A useful new report by technology reporter Drew Harwell in The Washington Post examines the trade-offs that are inextricably intertwined with online age-verification services. Advocates of age-verification mandates believe the technology to be a near panacea for kids’ online safety issues; but as Harwell notes, it comes with significant privacy, feasibility, and constitutional concerns.

For all their claims of data deletion and robust privacy protections, verification services continue to justifiably worry privacy experts. “All these extremely sensitive pieces of information, linked to people’s faces?” Jason Kelley of the Electronic Frontier Foundation told Harwell. From a cybercriminal’s perspective, “that’s the best [treasure trove] I can imagine,” Kelley said. And besides parents who might not want their children to have to undergo a facial scan to access social media, many parents are very concerned about supplying the photos of their children that are needed to create and refine age-verification technology.

A quote from Brenda Leong (an attorney specializing in biometrics) gets at the heart of the privacy issue. “To protect them, you have to know who the children are,” Leong said. “But one of the things you want to protect about them is their privacy. And the more you learn about them, the more their privacy is at risk.” And it’s not just children – age verification would allow digital services to “learn” more about everybody. As Harwell notes, many worry that age verification could impose very large privacy risks on users of all ages, who would find themselves force to give up substantial amounts of personal data simply to access basic online services.

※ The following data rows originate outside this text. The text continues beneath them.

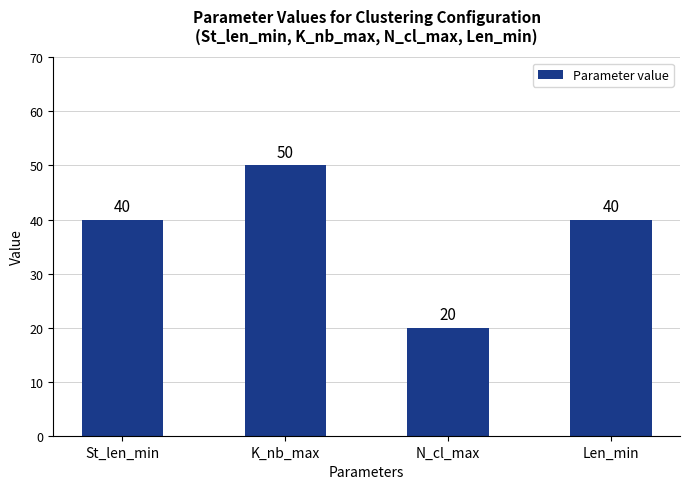

Count the values in the range 40 to 50.

3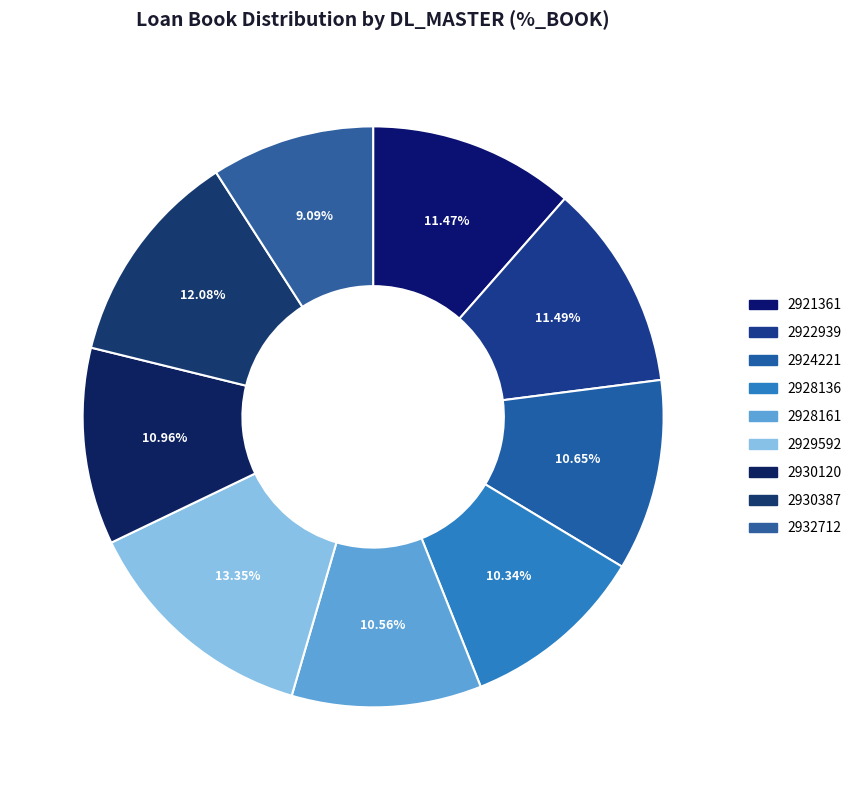

The 2922939 slice represents 19% of the pie. True or false?

False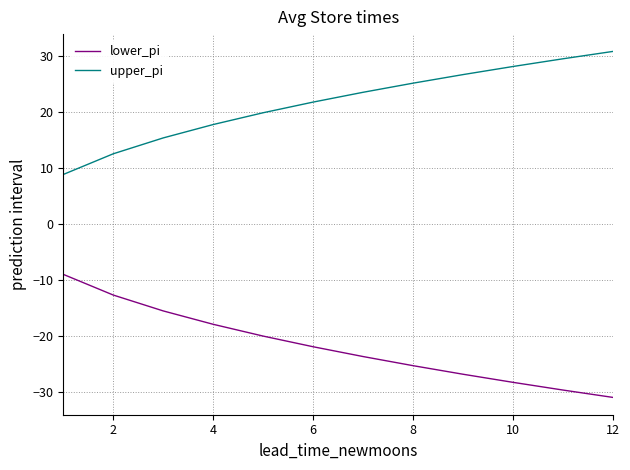

Is this an area chart (filled region under the line)?

No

Accuracy remains another substantial problem. Industry-standard age-verifiers have progressed to the point at which they can estimate a user’s age within three years, but they continue to have problems being maximally accurate when verifying members of certain demographic groups, most notably females. “Those blurred results could undermine [verification services’] usefulness,” Harwell writes. “The estimators’ three-year error rates, one federal judge noted, meant that some 16-year-olds would be able to access websites that 20-year-olds could not.”

It should also be noted that digital verification services are not immune from cyber incidents. In 2024, two high-profile breaches at such services have come to light. Every company and government agency – no matter how big – is at risk of a breach; perfect cybersecurity is an illusion.

Policymakers should take heed of warnings about the dangers of age-verification mandates. Acting first and asking questions later too often results in the wrong person being affected. Protecting children online is a noble goal, but it must be accomplished without destroying the privacy and cybersecurity of Americans of all ages.